Logo Universitätsklinikum Halle (Saale)Kooperation zwischen Universität, Universitätsmedizin und Bergmannstrost

An der Medizinischen Fakultät der Martin-Luther-Universität Halle-Wittenberg entsteht eine Stiftungsprofessur für Plastische Chirurgie, Handchirurgie und Brandverletztenmedizin. Diese wird vom Berufsgenossenschaftlichen Klinikum Bergmannstrost Halle für die nächsten fünf Jahre finanziert. Die Professur ist Teil der Vereinbarungen über eine intensive Zusammenarbeit zwischen Bergmannstrost und der halleschen Universitätsmedizin, die vor genau einem Jahr getroffen worden ist. Der Rektor der Martin-Luther-Universität, Professor Dr. Udo Sträter, und Prof. Dr. Stephan Brandenburg vom BG Klinikum Bergmannstrost Halle, unterzeichneten am 26. Oktober 2015 eine entsprechende Vereinbarung unter Anwesenheit des Staatssekretärs im Ministerium für Wirtschaft und Wissenschaft des Landes Sachsen-Anhalt, Marco Tullner.

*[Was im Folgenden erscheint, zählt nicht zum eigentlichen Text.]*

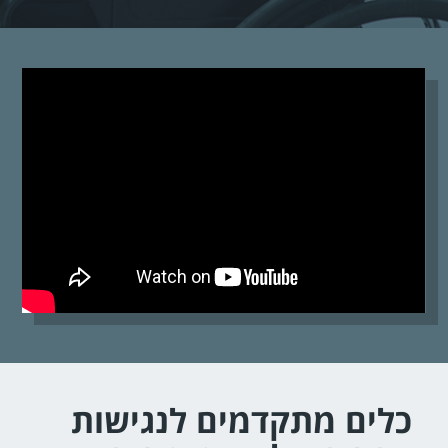
כלים מתקדמים לנגישות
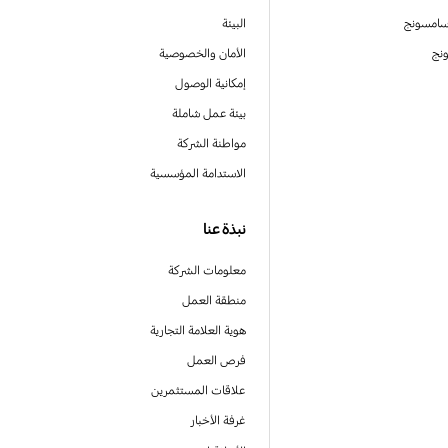
سامسونج
البيئة
نج
الأمان والخصوصية
إمكانية الوصول
بيئة عمل شاملة
مواطنة الشركة
الاستدامة المؤسسية
نبذة عنا
معلومات الشركة
منطقة العمل
هوية العلامة التجارية
فرص العمل
علاقات المستثمرين
غرفة الأخبار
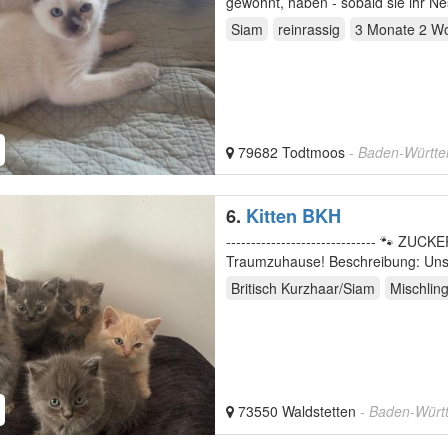
gewohnt, haben - sobald sie ihr Nes
sind…
Siam
reinrassig
3 Monate 2 W
79682 Todtmoos
- Baden-Württ
6.
Kitten BKH
------------------------------ 🐾
Traumzuhause! Beschreibung: Unsere wunderschöne Katze Mira hat am 12.04.2024 sechs gesunde
und zuckersüße…
Britisch Kurzhaar/Siam
Mischlin
73550 Waldstetten
- Baden-Würt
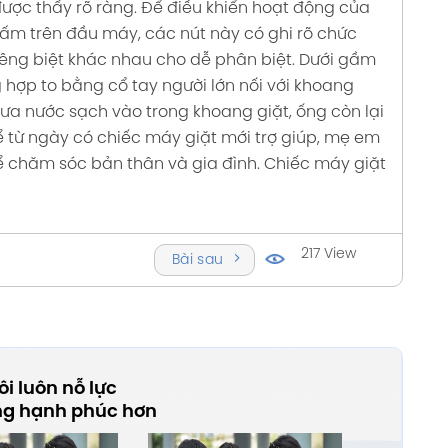
ược thấy rõ ràng. Để điều khiển hoạt động của
ấm trên đầu máy, các nút này có ghi rõ chức
êng biệt khác nhau cho dễ phân biệt. Dưới gầm
hợp to bằng cổ tay người lớn nối với khoang
đưa nước sạch vào trong khoang giặt, ống còn lại
ể từ ngày có chiếc máy giặt mới trợ giúp, mẹ em
ể chăm sóc bản thân và gia đình. Chiếc máy giặt
217 View
Bài sau
i luôn nỗ lực
ng hạnh phúc hơn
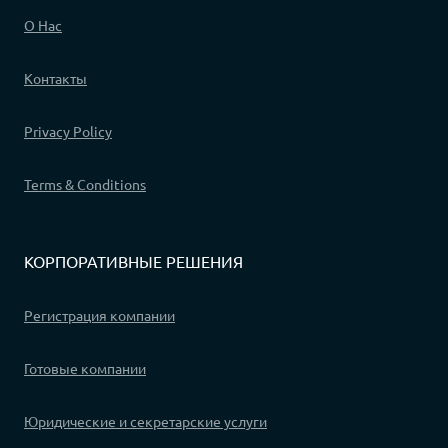
О Нас
Контакты
Privacy Policy
Terms & Conditions
КОРПОРАТИВНЫЕ РЕШЕНИЯ
Регистрация компании
Готовые компании
Юридические и секретарские услуги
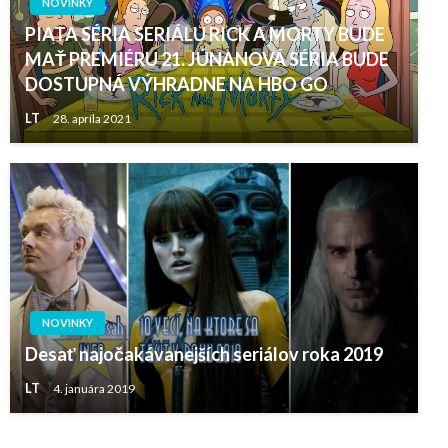
NOVINKY
PIATA SÉRIA SERIÁLU RICK A MORTY BUDE
MAŤ PREMIÉRU 21. JÚNANOVÁ SÉRIA BUDE
DOSTUPNÁ VÝHRADNE NA HBO GO
LT
28. apríla 2021
NOVINKY
Desať najočakávanejších seriálov roka 2019
LT
4. januára 2019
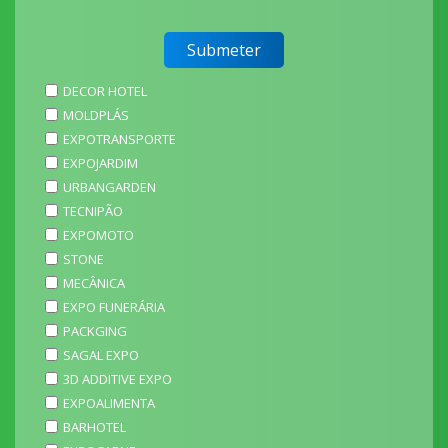
DECOR HOTEL
MOLDPLÁS
EXPOTRANSPORTE
EXPOJARDIM
URBANGARDEN
TECNIPÃO
EXPOMOTO
STONE
MECÂNICA
EXPO FUNERÁRIA
PACKGING
SAGAL EXPO
3D ADDITIVE EXPO
EXPOALIMENTA
BARHOTEL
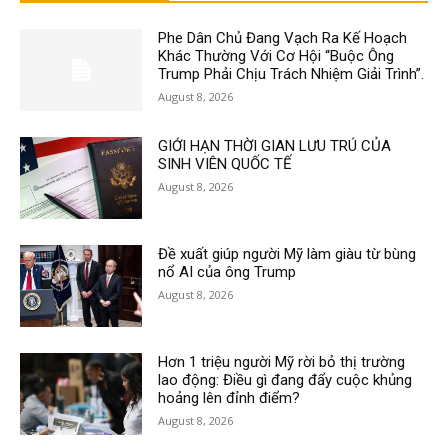
Phe Dân Chủ Đang Vạch Ra Kế Hoạch
Khác Thường Với Cơ Hội “Buộc Ông
Trump Phải Chịu Trách Nhiệm Giải Trình”.
August 8, 2026
GIỚI HẠN THỜI GIAN LƯU TRÚ CỦA
SINH VIÊN QUỐC TẾ
August 8, 2026
Đề xuất giúp người Mỹ làm giàu từ bùng
nổ AI của ông Trump
August 8, 2026
Hơn 1 triệu người Mỹ rời bỏ thị trường
lao động: Điều gì đang đẩy cuộc khủng
hoảng lên đỉnh điểm?
August 8, 2026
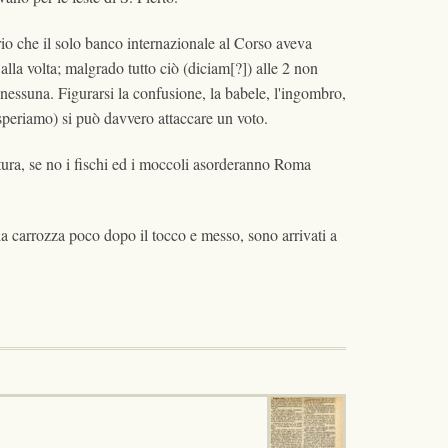
orio che il solo banco internazionale al Corso aveva
lla volta; malgrado tutto ciò (diciam[?]) alle 2 non
 nessuna. Figurarsi la confusione, la babele, l'ingombro,
 speriamo) si può davvero attaccare un voto.
tura, se no i fischi ed i moccoli asorderanno Roma
la carrozza poco dopo il tocco e messo, sono arrivati a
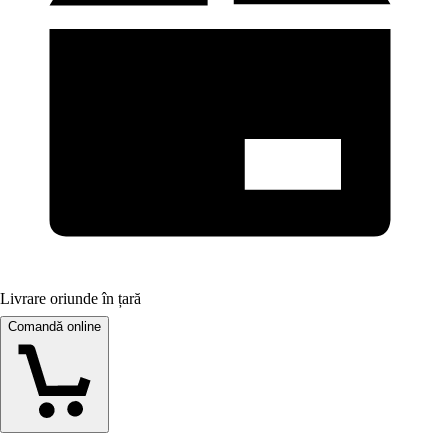
Livrare oriunde în țară
Comandă online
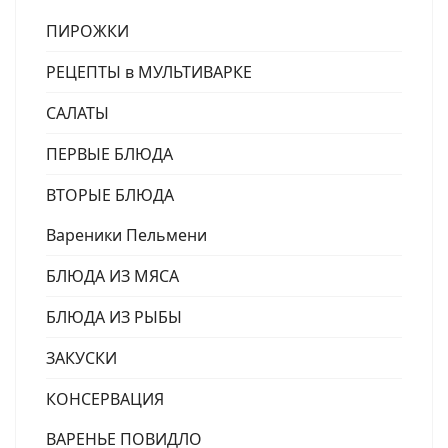
ПИРОЖКИ
РЕЦЕПТЫ в МУЛЬТИВАРКЕ
САЛАТЫ
ПЕРВЫЕ БЛЮДА
ВТОРЫЕ БЛЮДА
Вареники Пельмени
БЛЮДА ИЗ МЯСА
БЛЮДА ИЗ РЫБЫ
ЗАКУСКИ
КОНСЕРВАЦИЯ
ВАРЕНЬЕ ПОВИДЛО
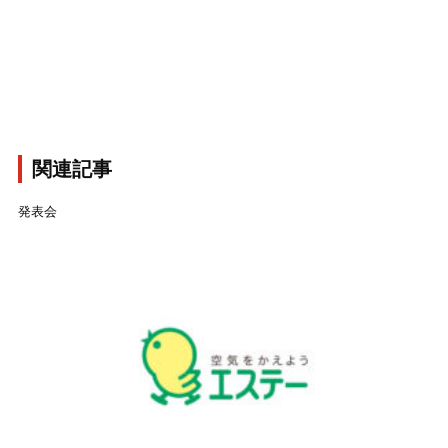
関連記事
発表会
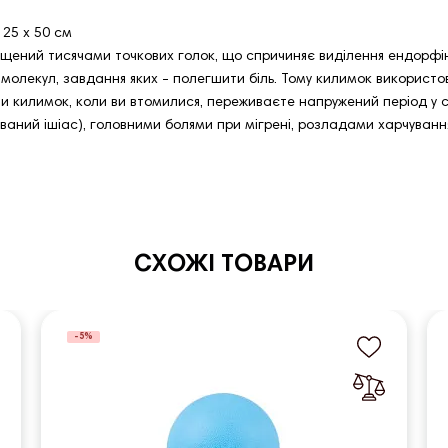
25 x 50 см
щений тисячами точкових голок, що спричиняє виділення ендорфіні
молекул, завдання яких - полегшити біль. Тому килимок використов
и килимок, коли ви втомилися, переживаєте напружений період у с
к званий ішіас), головними болями при мігрені, розладами харчуванн
СХОЖІ ТОВАРИ
-5%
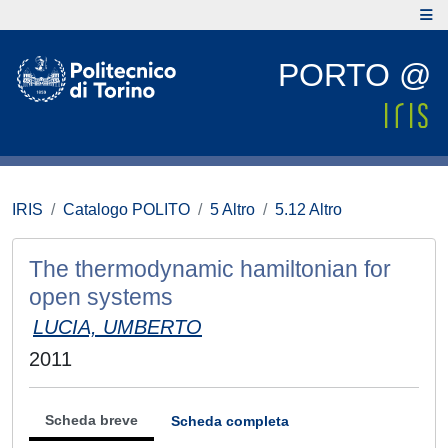
PORTO @
IRIS
Catalogo POLITO
5 Altro
5.12 Altro
The thermodynamic hamiltonian for
open systems
LUCIA, UMBERTO
2011
Scheda breve
Scheda completa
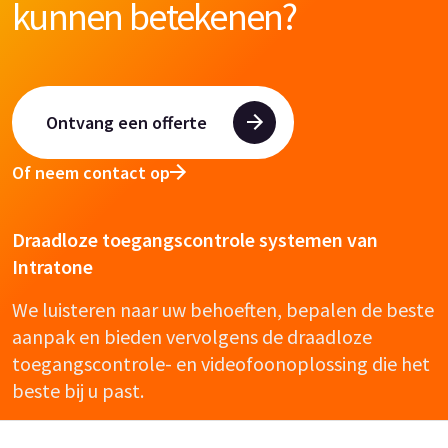
kunnen betekenen?
Ontvang een offerte
Of neem contact op
Draadloze toegangscontrole systemen van
Intratone
We luisteren naar uw behoeften, bepalen de beste
aanpak en bieden vervolgens de draadloze
toegangscontrole- en videofoonoplossing die het
beste bij u past.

Etwa 30 Prozent aller Arbeitsunfälle in Deutschland betreffen die Hand. „Für uns als berufsgenossenschaftliche Klinik bildet die Behandlung und Rehabilitation von Arbeitsunfällen einen wesentlichen Schwerpunkt“, erklärt Prof. Dr. Brandenburg. Deshalb sei es sinnvoll, dass in diesem Bereich Forschung und Lehre nachhaltig betrieben werden. „Mit der halleschen Universitätsmedizin haben wir hier einen Partner gefunden, mit dem wir diese Aufgabe gemeinsam intensiv angehen können“, erklärt der Vertreter der BG-Geschäftsführung weiterhin. Der Rektor Prof. Udo Sträter unterstreicht, dass die Stiftungsprofessur für die Martin-Luther-Universität ein großer Gewinn ist: „Ohne das Engagement unserer außer-universitären Partner wären zahlreiche Forschungsprojekte und Lehrangebote nicht realisierbar.“

Diese Ansicht unterstützt auch der Dekan der Medizinischen Fakultät, Prof. Dr. Michael Gekle: „Wissenschaftlich sehen wir Potenzial hinsichtlich der Versorgungsforschung, vor allem im Bereich der Handchirurgie“. Doch nicht nur in der Forschung soll durch die Stiftungsprofessur ein Mehrwert entstehen. Auch der Lehrplan für die Medizinstudierenden könne mit Lehrveranstaltungen auf diesen Gebieten angereichert werden. Strukturell festige die Stiftungsprofessur die Zusammenarbeit zwischen Universitätsmedizin und Bergmanns-trost, die vor einem Jahr vereinbart worden ist und neben Krankenversorgungsaspekten nun auch im Bereich Lehre und Forschung fortgeschrieben wird. „Wir setzen damit das Entwicklungskonzept von Universitätsklinikum und Medizinischer Fakultät weiter um“, unterstreicht PD Dr. Thomas Klöss, Ärztlicher Direktor des Universitätsklinikums. „Gemeinsam sind wir auf einem guten Weg, eine sinnvolle und gegenseitig nutzbringende Verzahnung zwischen Universitätsmedizin und Bergmannstrost zu realisieren“, bekräftigen PD Klöss und Prof. Gekle. Die Stiftungsprofessur ist die einzige der Martin-Luther-Universität, die an der Medizinischen Fakultät beheimatet ist. Die BG Kliniken sind seit vielen Jahren auch Lehrkrankenhaus der Medizinischen Fakultät.

Der Lehrstuhl „Plastische Chirurgie, Handchirurgie und Brandverletztenmedizin“ als Stiftungsprofessur soll dazu beitragen, die „Lehre und Forschung der Universität auf diesem Spezialgebiet der Chirurgie zu optimieren sowie die Verbindung zur Berufswelt im Interesse der Aktualität des Lehrangebots aufrecht zu erhalten“, heißt es in der Vereinbarung. Die Professur wird zunächst für die Dauer von fünf Jahren ausgeschrieben. Sie soll in Teilzeit ausgeübt werden. Das Verfahren zur Besetzung der Professur erfolgt nach den Regularien des Hochschulgesetzes von Sachsen-Anhalt. Dabei wird das BG Klinikum in das Verfahren einbezogen.

Die Finanzierung der Stiftungsprofessur erfolgt durch das BG Klinikum. Diese stellen für die fünf Jahre nach Besetzung des Lehrstuhls jährlich 115.000 Euro zu Verfügung.